Corona-Verschwörungen, Populismus und unser Umgang mit der Bibel (Teil 5)

Warum folgen Menschen so gerne geschwurbelten Bibelauslegungen, auch dann, wenn die Fakten dagegen sprechen und alle kritischen Bibelwissenschaftler, unabhängig von ihrem Weltbild und Glaubenshintergrund, solche Theorien für Unsinn erklären?

Wie bei vielen Verschwörungstheorien sind hier die Emotionen oft stärker als die Fakten. Es sind die tiefer liegenden Ängste und die tief sitzende Wut, die Menschen in verschwurbelte Theorien treiben. In der letzten Folge habe ich über die Ängste geredet. In dieser Folge möchte ich über die Wut reden.

In den sozialen Netzwerken redet man von Wutbürgern. In den christlichen Gemeinden gibt es aber zunehmend auch Wutchristen. Wutchristen reagieren auf die Krisen des Lebens und die Krisen ihres eigenen Glaubens mit Wut. Wut auf „die da oben“, die an dieser Krise schuld sind.

„Die da oben“, das sind die Eltern, die früheren Gemeindeleiter, die früheren Vorbilder. Oft auch die dunklen Hintermänner der evangelikalen Welt, die evangelikale Lügenpresse. Hinter all dem wittert man ein verschworenes System, das sich nur ein Ziel gesetzt hat: Die Menschen dumm und unmündig zu halten, ihnen die Wahrheit vorzuenthalten. Sie in der Unfreiheit festzuhalten und die freie Meinungsäußerung zu verbieten. Das ist die fromme Version der aktuell so verbreiteten Maulkorb-Theorie.

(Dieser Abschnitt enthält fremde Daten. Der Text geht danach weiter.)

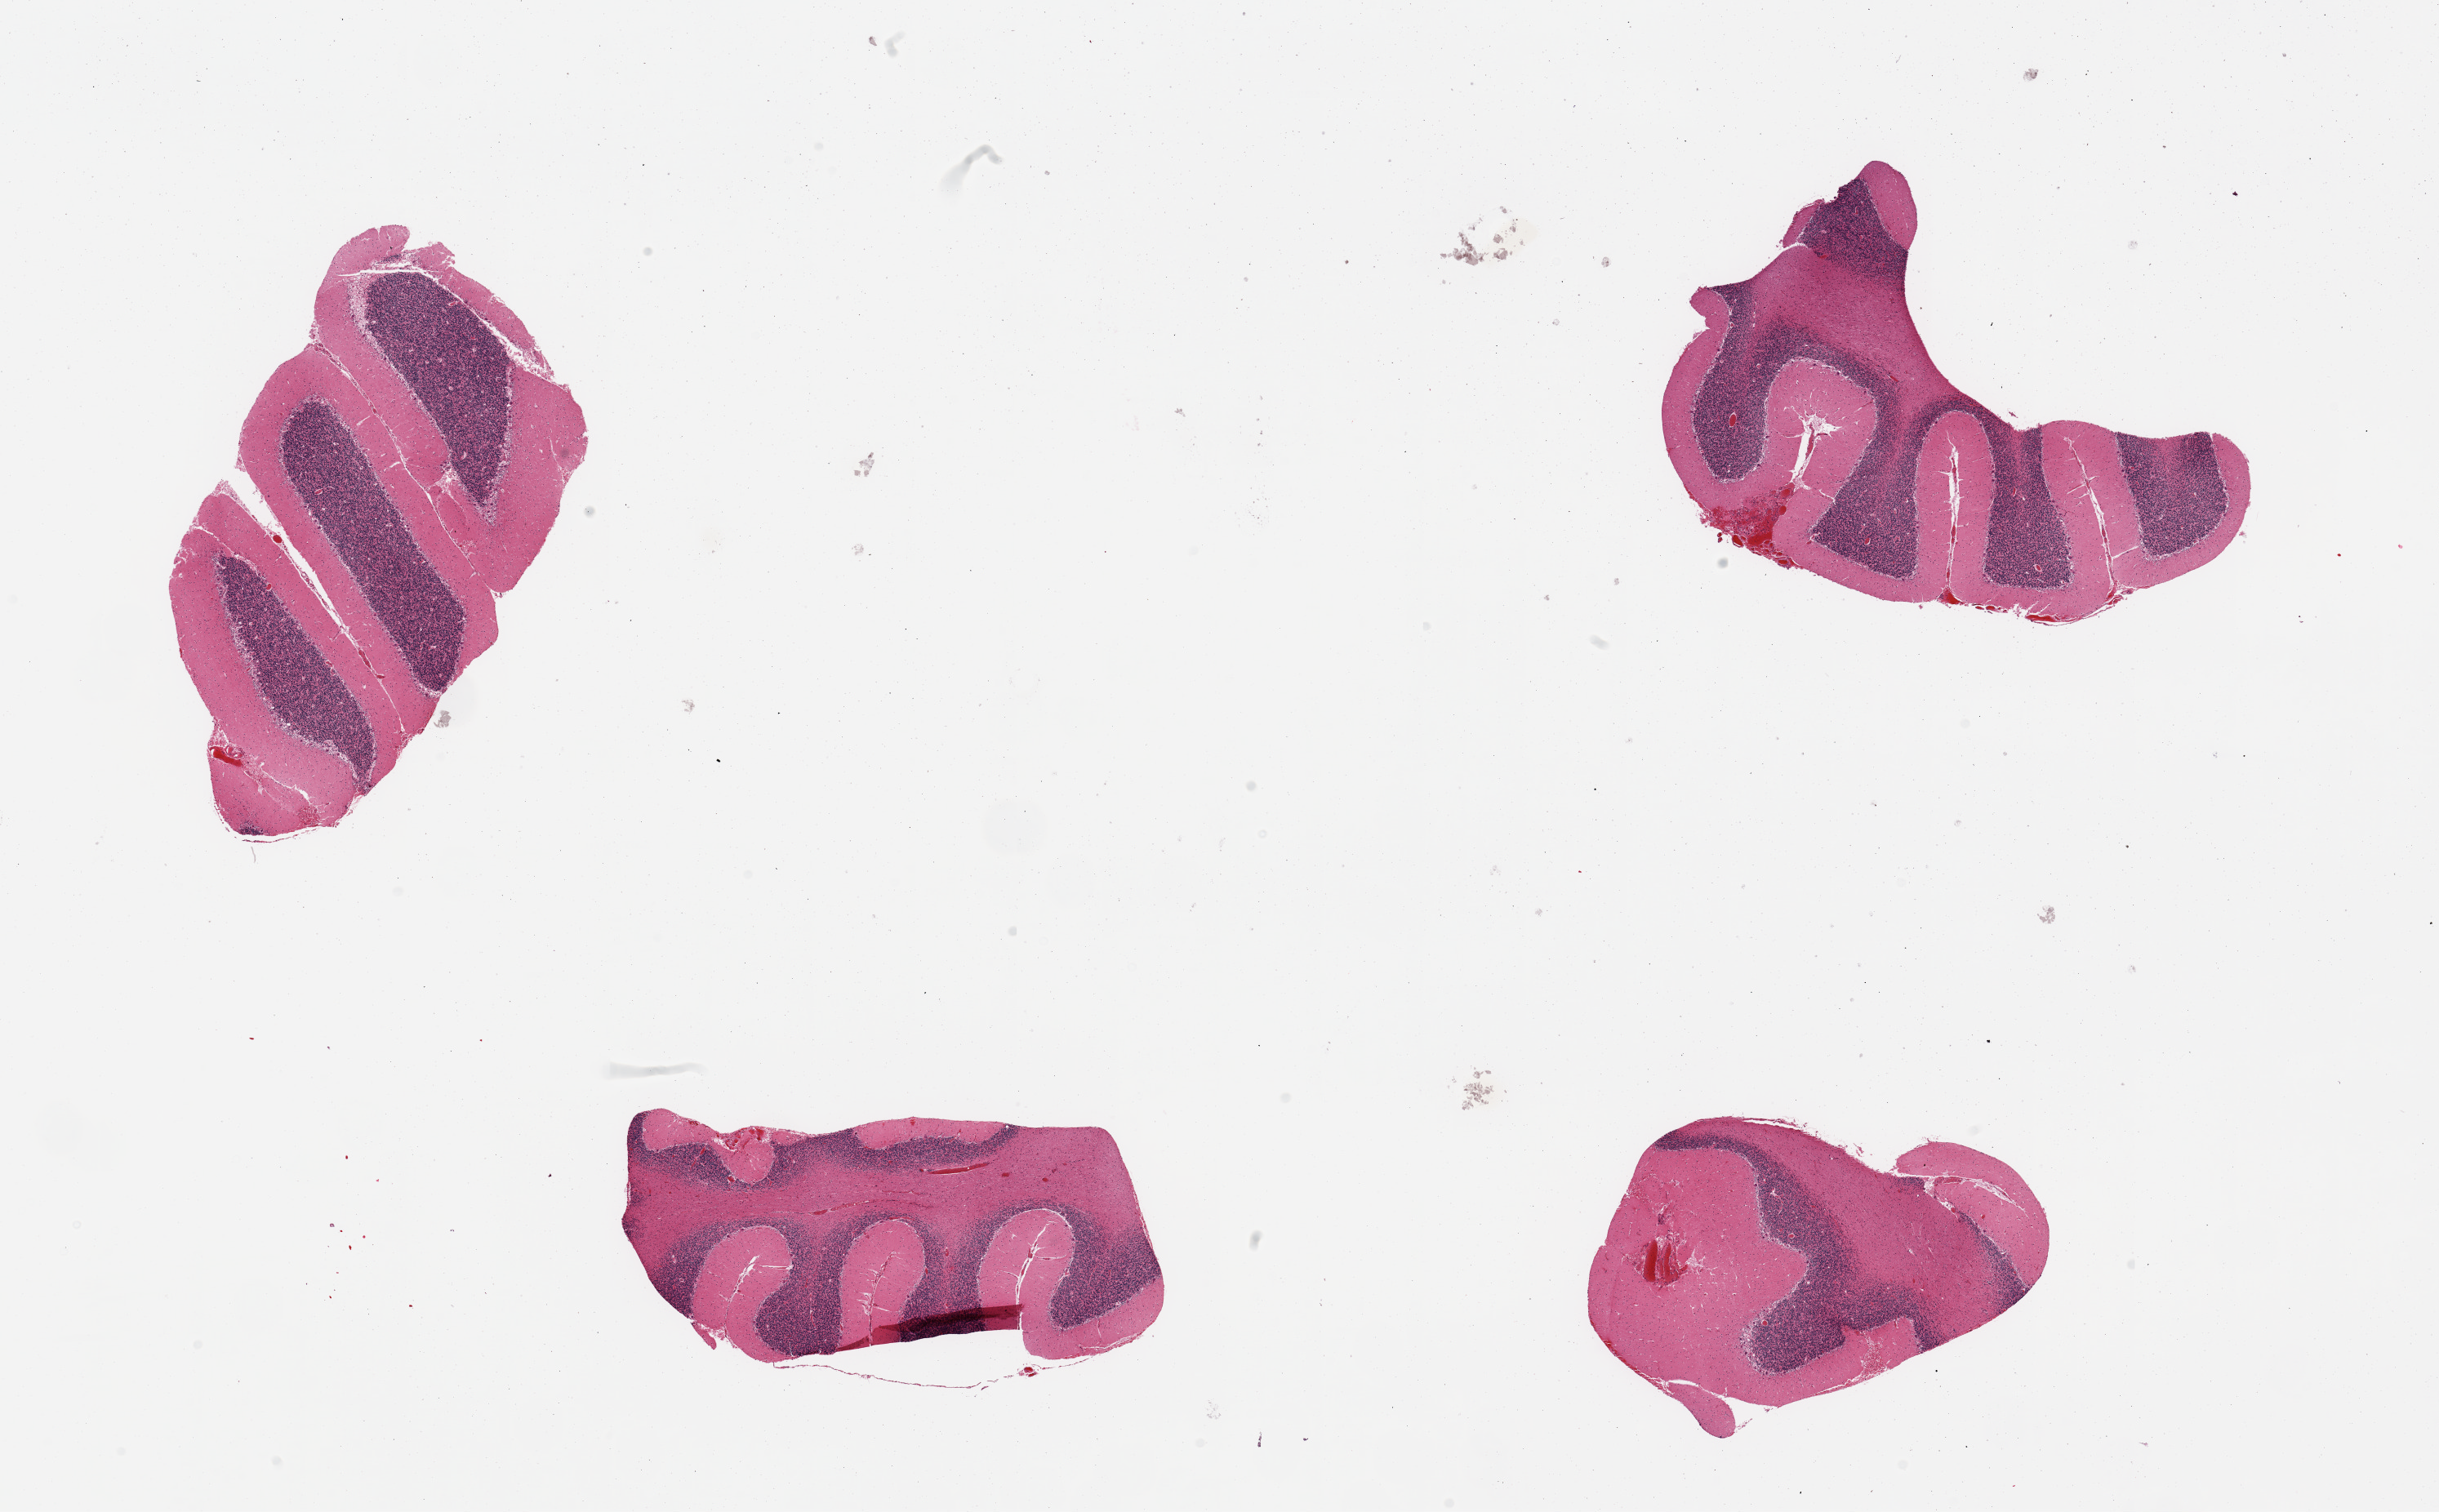
H&E whole-slide image, a low-resolution overview of the entire scanned area, about 23.6 x 14.6 mm (from a 20x scan), PAXgene-fixed paraffin-embedded (PFPE) section, target tissue: cerebellum, tissue donor sample. Donor sex: female.
- review note (as recorded): 4 pieces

Bibelschwurbler bauen in ihre Predigten, Bücher und Blogs gerne solche Phrasen ein wie: „Man hat uns immer erzählt“, „Das wollte man dir weismachen“. „Das hast du in deiner Gemeinde so gelernt, aber…“ Gerne wird dabei auch ein wenig übertrieben oder humorvoll überzeichnet, so dass das dunkle Bild der Verschwörer noch ein wenig nachgeschwärzt wird.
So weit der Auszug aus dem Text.